:: WORK ORDER A ::
Answer these questions using the Aerotropolis passage:
(i) Which organization did the Midwest China Hub Commission hire to examine beef and pork exports via Lambert?
(ii) According to the NCBE, up to how many pounds of meat could a China hub at Lambert send to China?
(iii) How much is Stifel seeking in Build Missouri Bonds?

:: SOURCE EXTRACT ::
******

Last week KMOV reported that a “non-profit agency” commissioned by the Midwest China Hub Commission had conducted a study about export opportunities from a proposed “Aerotropolis,” and determined that “shipping meat from Lambert [Airport] to China is feasible…” (emphasis mine).

The Midwest China Hub Commission hired the National Center for Beef Excellence to examine how much beef and pork could be exported to China via Lambert. The NCBE says a China hub at Lambert could send up to 11 million pounds of meat to China.

The news report in its entirety:

We’ve discussed again and again how beef is ineligible for export to China. The NCBE’s use of the word “meat” is nondescript enough to suggest beef can be exported without admitting that it can’t, and when “beef” is evoked specifically in KMOV’s discussion here, it’s always in the context that it “could” mean “big bucks” for the state, presumably in the same way that someone “could” make a lot of money distilling bathtub alcohol if it were legal to sell it. That’s a crafty way for the NCBE to announce its findings without spilling the beans about beef, but it doesn’t really add anything to the conversation on Aerotropolis.

Then there’s the question of the study itself: Namely, where is it? We asked the China Hub Commission about getting a copy of the NCBE report, and in about a day we’d received in the mail a stack of various, unpaginated NCBE documents that related to the China Hub, but did not include anything that looked like a study or that supported the substance of the news reports about it — namely, that 11 million pounds of meat could be exported to China after lawmakers passed the Aerotropolis legislation.

So far, no one else we’ve asked has been able to find the report, including those who covered it. Where, precisely, is this study? If nobody has a finalized copy or even a draft copy of what was reported, why… was anything reported? Or better yet, how was it reported?

There were some very revealing details that we did find in that pile of China Hub documents, however. More on that shortly.

So, Does This Mean Taxpayers Will Own Half of Stifel Nicolaus’ New Building?

For Saint Louisans, it’s a Good News/Bad News/Worse News sort of situation. The Good News? One of the region’s big employers, Stifel Nicolaus, is expanding its operations downtown and buying its building. So far, the situation sounds very good indeed. The Bad News? It means that Stifel won’t be moving into Ballpark Village, a development headache that’s plagued the downtown area for years.

The Worse News? It looks like taxpayers could end up paying almost as much for Stifel’s new business plan as Stifel is.

In this case, according to the application, Stifel is seeking $2.8 million in Build Missouri Bonds, a state program designed to defray the cost of expansions. That request will go before the Missouri Development Finance Board next week.

******

:: TASK MATERIAL ::
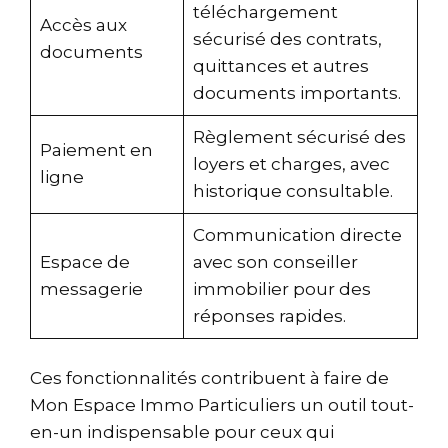
téléchargement
Accès aux
sécurisé des contrats,
documents
quittances et autres
documents importants.
Règlement sécurisé des
Paiement en
loyers et charges, avec
ligne
historique consultable.
Communication directe
Espace de
avec son conseiller
messagerie
immobilier pour des
réponses rapides.
Ces fonctionnalités contribuent à faire de
Mon Espace Immo Particuliers un outil tout-
en-un indispensable pour ceux qui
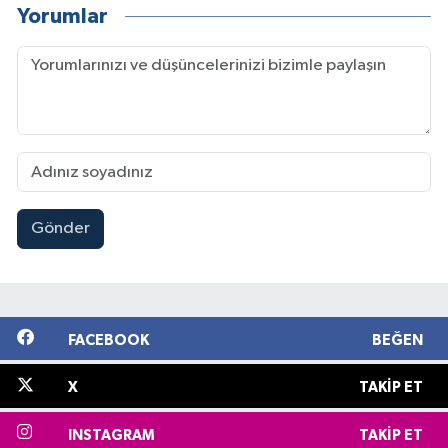
Yorumlar
Gönder
FACEBOOK
BEĞEN
X
TAKIP ET
INSTAGRAM
TAKIP ET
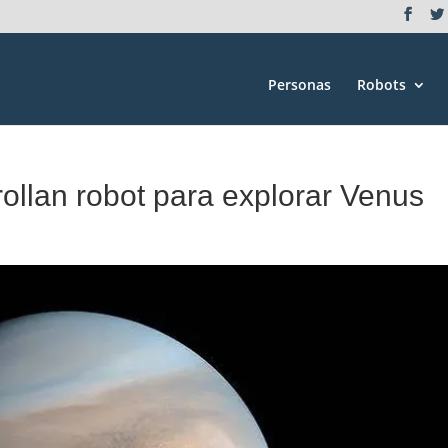
Personas
Robots
rollan robot para explorar Venus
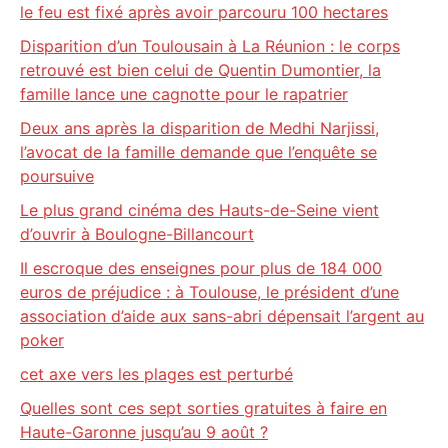
le feu est fixé après avoir parcouru 100 hectares
Disparition d’un Toulousain à La Réunion : le corps
retrouvé est bien celui de Quentin Dumontier, la
famille lance une cagnotte pour le rapatrier
Deux ans après la disparition de Medhi Narjissi,
l’avocat de la famille demande que l’enquête se
poursuive
Le plus grand cinéma des Hauts-de-Seine vient
d’ouvrir à Boulogne-Billancourt
Il escroque des enseignes pour plus de 184 000
euros de préjudice : à Toulouse, le président d’une
association d’aide aux sans-abri dépensait l’argent au
poker
cet axe vers les plages est perturbé
Quelles sont ces sept sorties gratuites à faire en
Haute-Garonne jusqu’au 9 août ?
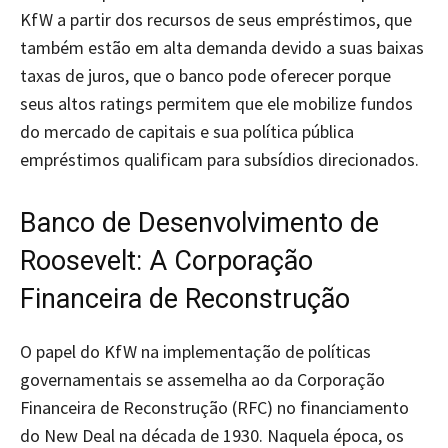
KfW a partir dos recursos de seus empréstimos, que
também estão em alta demanda devido a suas baixas
taxas de juros, que o banco pode oferecer porque
seus altos ratings permitem que ele mobilize fundos
do mercado de capitais e sua política pública
empréstimos qualificam para subsídios direcionados.
Banco de Desenvolvimento de
Roosevelt: A Corporação
Financeira de Reconstrução
O papel do KfW na implementação de políticas
governamentais se assemelha ao da Corporação
Financeira de Reconstrução (RFC) no financiamento
do New Deal na década de 1930. Naquela época, os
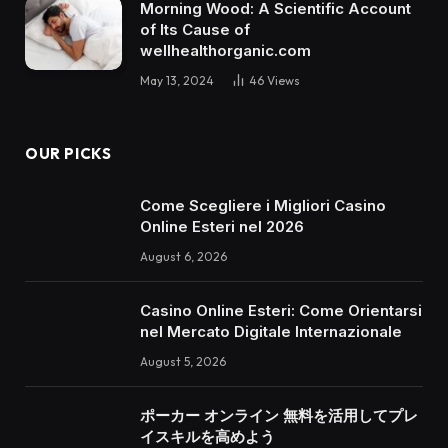
Morning Wood: A Scientific Account
of Its Cause of
wellhealthorganic.com
May 13, 2024
46
Views
OUR PICKS
Come Scegliere i Migliori Casino
Online Esteri nel 2026
August 6, 2026
Casino Online Esteri: Come Orientarsi
nel Mercato Digitale Internazionale
August 5, 2026
ポーカー オンライン 無料を活用してプレ
イスキルを高めよう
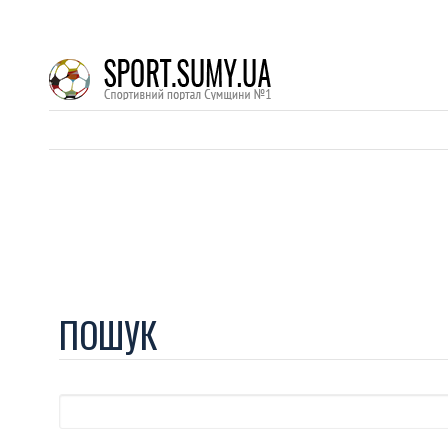
ПОШУК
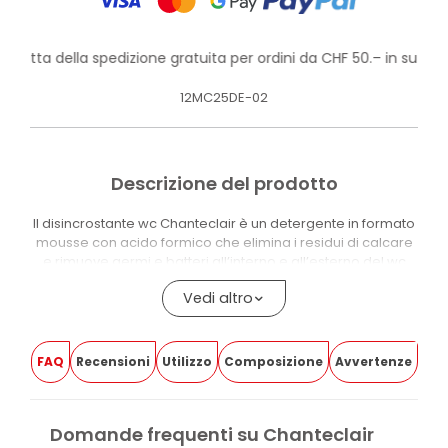
rofitta della spedizione gratuita per ordini da CHF 50.– in su!
12MC25DE-02
Descrizione del prodotto
Il disincrostante wc Chanteclair è un detergente in formato
mousse con acido formico che elimina i residui di calcare
e rimuove germi e batteri all’interno e all’esterno del wc
per azione meccanica.
Vedi altro
La texture schiumosa aderisce alle pareti verticali e
raggiunge i punti più nascosti della tazza.
FAQ
Recensioni
Utilizzo
Composizione
Avvertenze
L’erogatore funziona anche in posizione capovolta per
trattare le aree sotto il bordo.
Il prodotto è compatibile con ceramica e acciaio.
Domande frequenti su Chanteclair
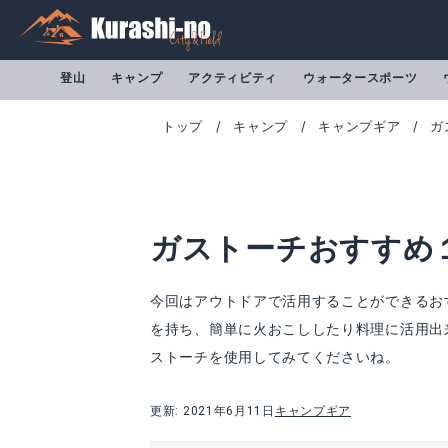
登山
キャンプ
アクティビティ
ウォータースポーツ
トップ
キャンプ
キャンプギア
ガ
ガストーチおすすめ
今回はアウトドアで活用することができるお
を持ち、簡単に火おこししたり料理に活用出
ストーチを使用してみてくださいね。
新富士バーナー パワートーチ RZ-730S(バーナー本体のみ)
Iwatani(イ
更新: 2021年6月11日
キャンプギア
Amazonで詳細を見る
A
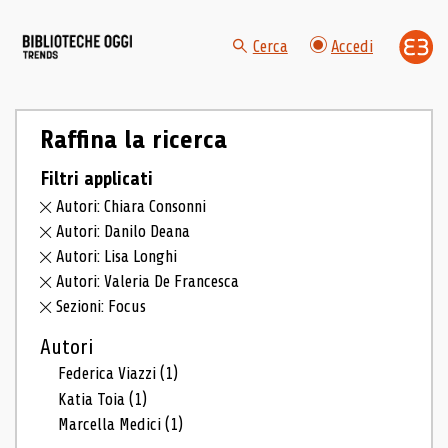
Cerca
Accedi
Raffina la ricerca
Filtri applicati
Autori: Chiara Consonni
Autori: Danilo Deana
Autori: Lisa Longhi
Autori: Valeria De Francesca
Sezioni: Focus
Autori
Federica Viazzi
(1)
Katia Toia
(1)
Marcella Medici
(1)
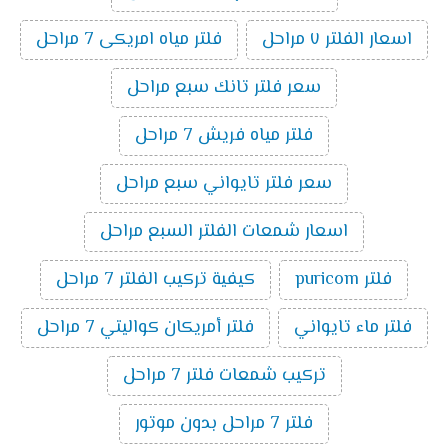
اسعار الفلتر ٧ مراحل
فلتر مياه امريكى 7 مراحل
سعر فلتر تانك سبع مراحل
فلتر مياه فريش 7 مراحل
سعر فلتر تايواني سبع مراحل
اسعار شمعات الفلتر السبع مراحل
فلتر puricom
كيفية تركيب الفلتر 7 مراحل
فلتر ماء تايواني
فلتر أمريكان كواليتي 7 مراحل
تركيب شمعات فلتر 7 مراحل
فلتر 7 مراحل بدون موتور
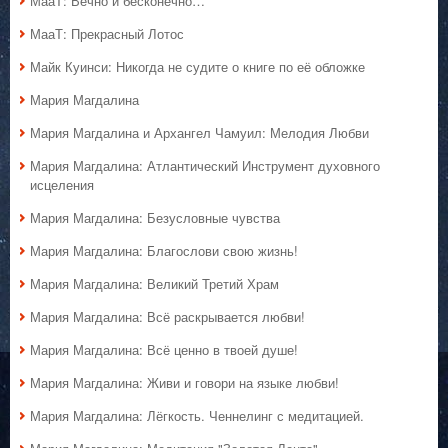
МааТ: Вечно и бесконечно…
МааТ: Прекрасный Лотос
Майк Куинси: Никогда не судите о книге по её обложке
Мария Магдалина
Мария Магдалина и Архангел Чамуил: Мелодия Любви
Мария Магдалина: Атлантический Инструмент духовного
исцеления
Мария Магдалина: Безусловные чувства
Мария Магдалина: Благослови свою жизнь!
Мария Магдалина: Великий Третий Храм
Мария Магдалина: Всё раскрывается любви!
Мария Магдалина: Всё ценно в твоей душе!
Мария Магдалина: Живи и говори на языке любви!
Мария Магдалина: Лёгкость. Ченнелинг с медитацией.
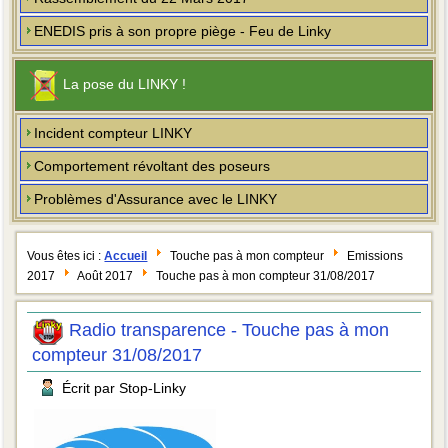
ENEDIS pris à son propre piège - Feu de Linky
La pose du LINKY !
Incident compteur LINKY
Comportement révoltant des poseurs
Problèmes d'Assurance avec le LINKY
Vous êtes ici :
Accueil
Touche pas à mon compteur
Emissions
2017
Août 2017
Touche pas à mon compteur 31/08/2017
Radio transparence - Touche pas à mon
compteur 31/08/2017
Écrit par Stop-Linky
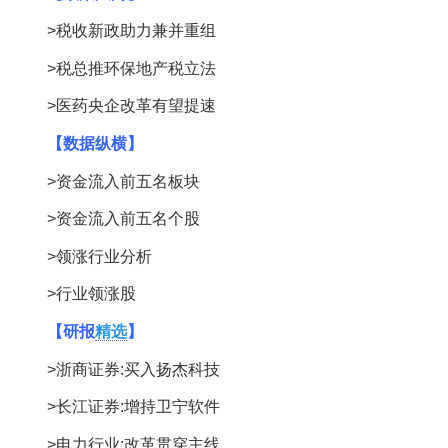
>税收新政助力兼并重组
>税总推环保地产税立法
>医药央企改革有望提速
【数据纵横】
>资金流入前五名板块
>资金流入前五名个股
>领涨行业分析
>行业领涨股
【研报
精选
】
>浙商证券:买入扬杰科技
>长江证券:增持卫宁软件
>电力行业:改革贯穿主线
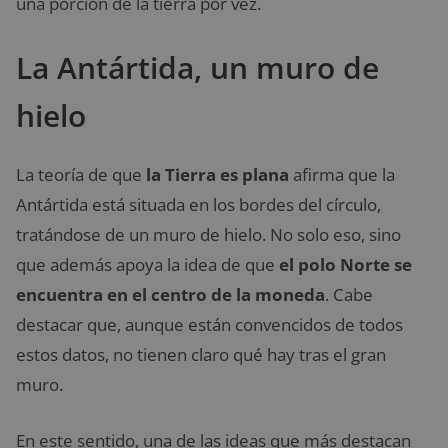
una porción de la tierra por vez.
La Antártida, un muro de
hielo
La teoría de que
la Tierra es plana
afirma que la
Antártida está situada en los bordes del círculo,
tratándose de un muro de hielo. No solo eso, sino
que además apoya la idea de que
el polo Norte se
encuentra en el centro de la moneda
. Cabe
destacar que, aunque están convencidos de todos
estos datos, no tienen claro qué hay tras el gran
muro.
En este sentido, una de las ideas que más destacan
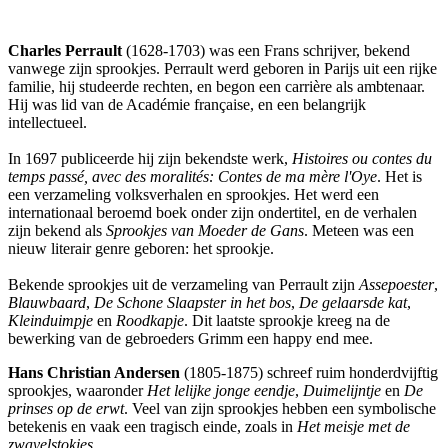
Charles Perrault
(1628-1703) was een Frans schrijver, bekend
vanwege zijn sprookjes. Perrault werd geboren in Parijs uit een rijke
familie, hij studeerde rechten, en begon een carrière als ambtenaar.
Hij was lid van de Académie française, en een belangrijk
intellectueel.
In 1697 publiceerde hij zijn bekendste werk,
Histoires ou contes du
temps passé, avec des moralités: Contes de ma mère l'Oye
. Het is
een verzameling volksverhalen en sprookjes. Het werd een
internationaal beroemd boek onder zijn ondertitel, en de verhalen
zijn bekend als
Sprookjes van Moeder de Gans
. Meteen was een
nieuw literair genre geboren: het sprookje.
Bekende sprookjes uit de verzameling van Perrault zijn
Assepoester
,
Blauwbaard
,
De Schone Slaapster in het bos
,
De gelaarsde kat
,
Kleinduimpje
en
Roodkapje
. Dit laatste sprookje kreeg na de
bewerking van de gebroeders Grimm een happy end mee.
Hans Christian Andersen
(1805-1875) schreef ruim honderdvijftig
sprookjes, waaronder
Het lelijke jonge eendje
,
Duimelijntje
en
De
prinses op de erwt
. Veel van zijn sprookjes hebben een symbolische
betekenis en vaak een tragisch einde, zoals in
Het meisje met de
zwavelstokjes
.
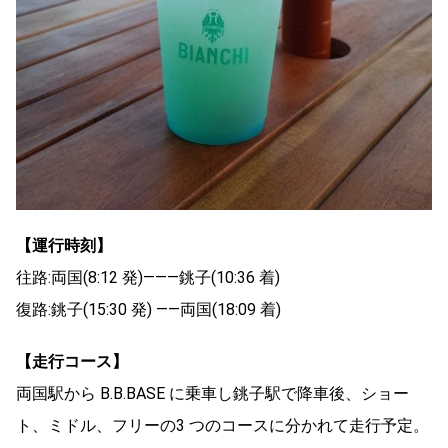
【運行時刻】
往路:両国(8:12 発)―――銚子(10:36 着)
復路:銚子(15:30 発) ――両国(18:09 着)
【走行コース】
両国駅から B.B.BASE に乗車し銚子駅で降車後、ショー
ト、ミドル、フリーの3 つのコースに分かれて走行予定。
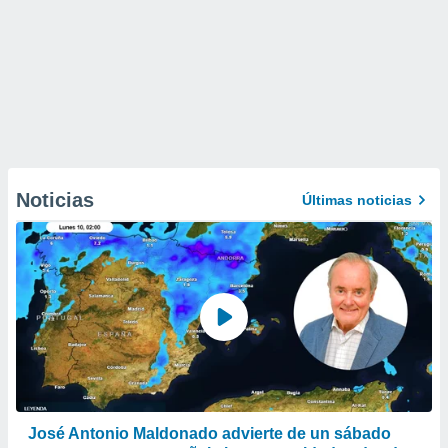
Noticias
Últimas noticias
José Antonio Maldonado advierte de un sábado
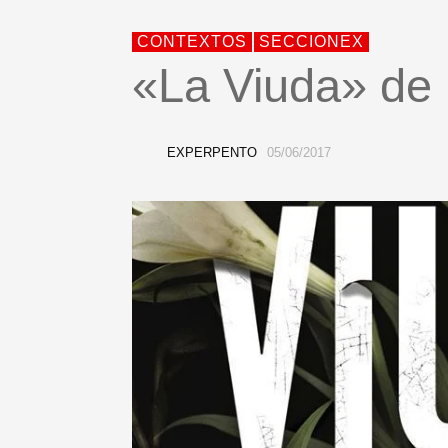
CONTEXTOS
SECCIONEX
«La Viuda» de 
EXPERPENTO
05/06/2017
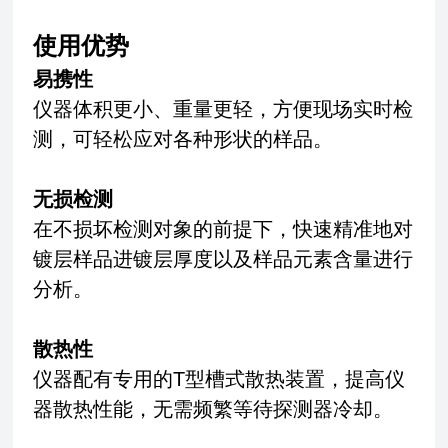
使用优势
易携性
仪器体积更小、重量更轻，方便现场实时检
测，可轻松应对各种形状的样品。
无损检测
在不损坏检测对象的前提下，快速精准地对
镀层样品进镀层厚度以及样品元素含量进行
分析。
散热性
仪器配有专用的T型槽式散热装置，提高仪
器散热性能，无需频繁等待探测器冷却。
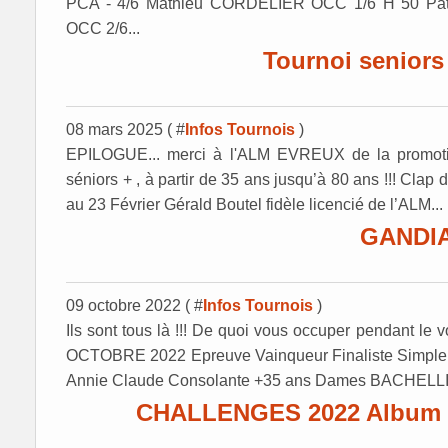
PCA - 4/6 Mathieu CORDELIER OCC 1/6 H 50 P
OCC 2/6...
Tournoi senior
08 mars 2025 ( #
Infos Tournois
)
EPILOGUE... merci à l'ALM EVREUX de la promoti
séniors + , à partir de 35 ans jusqu’à 80 ans !!! Clap 
au 23 Février Gérald Boutel fidèle licencié de l’ALM...
GANDIA
09 octobre 2022 ( #
Infos Tournois
)
Ils sont tous là !!! De quoi vous occuper pendant
OCTOBRE 2022 Epreuve Vainqueur Finaliste Simp
Annie Claude Consolante +35 ans Dames BACHELL
CHALLENGES 2022 Album de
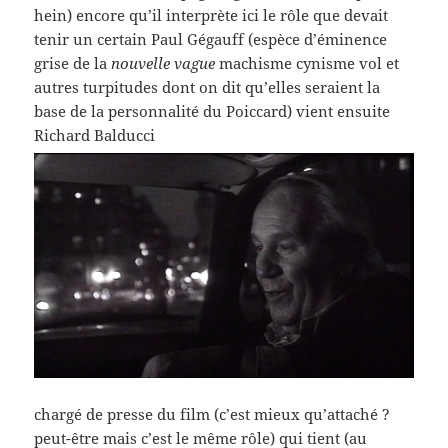
hein) encore qu’il interprète ici le rôle que devait
tenir un certain Paul Gégauff (espèce d’éminence
grise de la
nouvelle vague
machisme cynisme vol et
autres turpitudes dont on dit qu’elles seraient la
base de la personnalité du Poiccard) vient ensuite
Richard Balducci
chargé de presse du film (c’est mieux qu’attaché ?
peut-être mais c’est le même rôle) qui tient (au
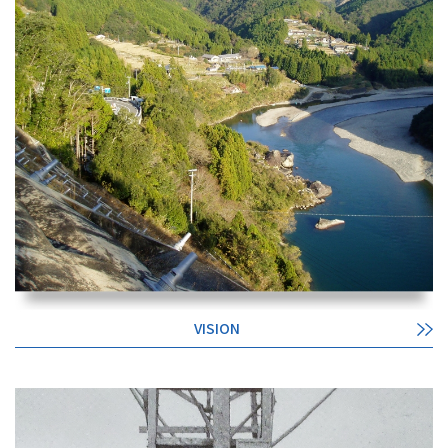
VISION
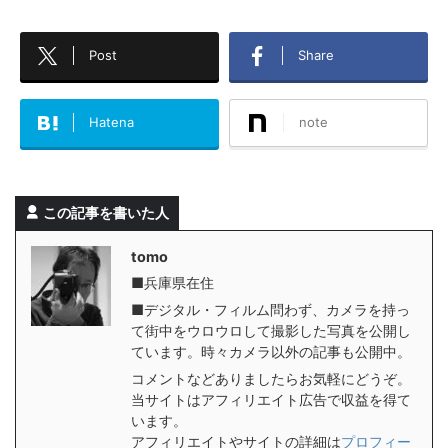
Post
Share
Hatena
note
この記事を書いた人
tomo
■兵庫県在住
■デジタル・フィルム問わず、カメラを持っ
て街中をウロウロして撮影した写真を公開し
ています。時々カメラ以外の記事も公開中。
コメントなどありましたらお気軽にどうぞ。
当サイトはアフィリエイト広告で収益を得て
います。
アフィリエイトやサイトの詳細は
プロフィー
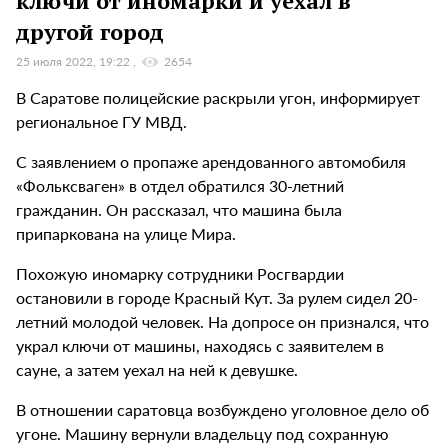
ключи от иномарки и уехал в
другой город
25 июля 2022, 19:22
2654
В Саратове полицейские раскрыли угон, информирует
региональное ГУ МВД.
С заявлением о пропаже арендованного автомобиля
«Фольксваген» в отдел обратился 30-летний
гражданин. Он рассказал, что машина была
припаркована на улице Мира.
Похожую иномарку сотрудники Росгвардии
остановили в городе Красный Кут. За рулем сидел 20-
летний молодой человек. На допросе он признался, что
украл ключи от машины, находясь с заявителем в
сауне, а затем уехал на ней к девушке.
В отношении саратовца возбуждено уголовное дело об
угоне. Машину вернули владельцу под сохранную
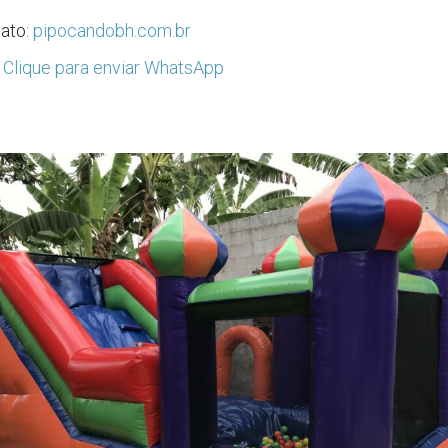
tato:
pipocandobh.com.br
:
Clique para enviar WhatsApp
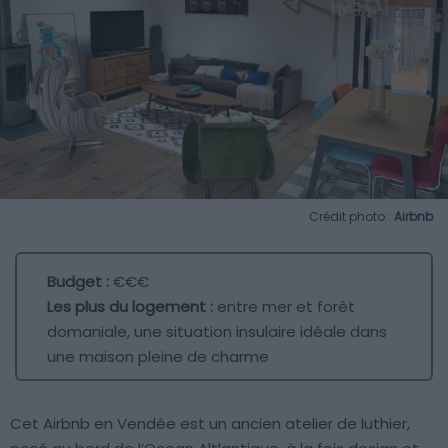
Crédit photo :
Airbnb
Budget :
€€€
Les plus du logement :
entre mer et forêt
domaniale, une situation insulaire idéale dans
une maison pleine de charme
Cet Airbnb en Vendée est un ancien atelier de luthier,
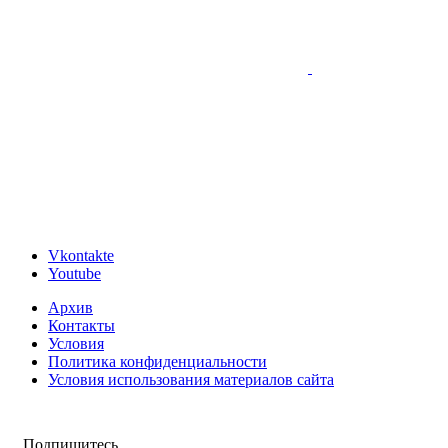
Vkontakte
Youtube
Архив
Контакты
Условия
Политика конфиденциальности
Условия использования материалов сайта
Подпишитесь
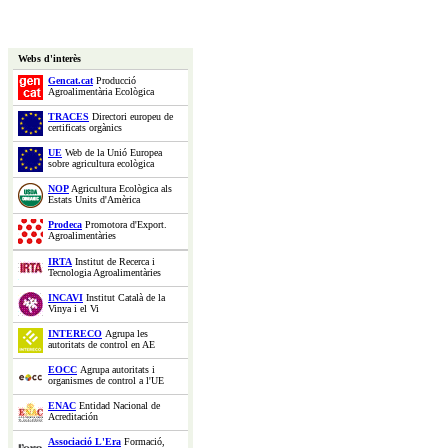
Webs d'interès
Gencat.cat
Producció
Agroalimentària Ecològica
TRACES
Directori europeu de
certificats orgànics
UE
Web de la Unió Europea
sobre agricultura ecològica
NOP
Agricultura Ecològica als
Estats Units d'Amèrica
Prodeca
Promotora d'Export.
Agroalimentàries
IRTA
Institut de Recerca i
Tecnologia Agroalimentàries
INCAVI
Institut Català de la
Vinya i el Vi
INTERECO
Agrupa les
autoritats de control en AE
EOCC
Agrupa autoritats i
organismes de control a l'UE
ENAC
Entidad Nacional de
Acreditación
Associació L'Era
Formació,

******

:: WORK ORDER B ::
In the entries from the line with "ENEDIS pris à son propre piège - Feu de Linky" up to and including the line with "Écrit par Stop-Linky", swap "Accueil" for "Page d'accueil" and leave everything else unchanged. Give only those lines.

:: RESPONSE BOX A ::
(i) The National Center for Beef Excellence.
(ii) Up to 11 million pounds.
(iii) $2.8 million.

:: RESPONSE BOX B ::
ENEDIS pris à son propre piège - Feu de Linky
La pose du LINKY !
Incident compteur LINKY
Comportement révoltant des poseurs
Problèmes d'Assurance avec le LINKY
Vous êtes ici :
Page d'accueil
Touche pas à mon compteur
Emissions
2017
Août 2017
Touche pas à mon compteur 31/08/2017
Radio transparence - Touche pas à mon
compteur 31/08/2017
Écrit par Stop-Linky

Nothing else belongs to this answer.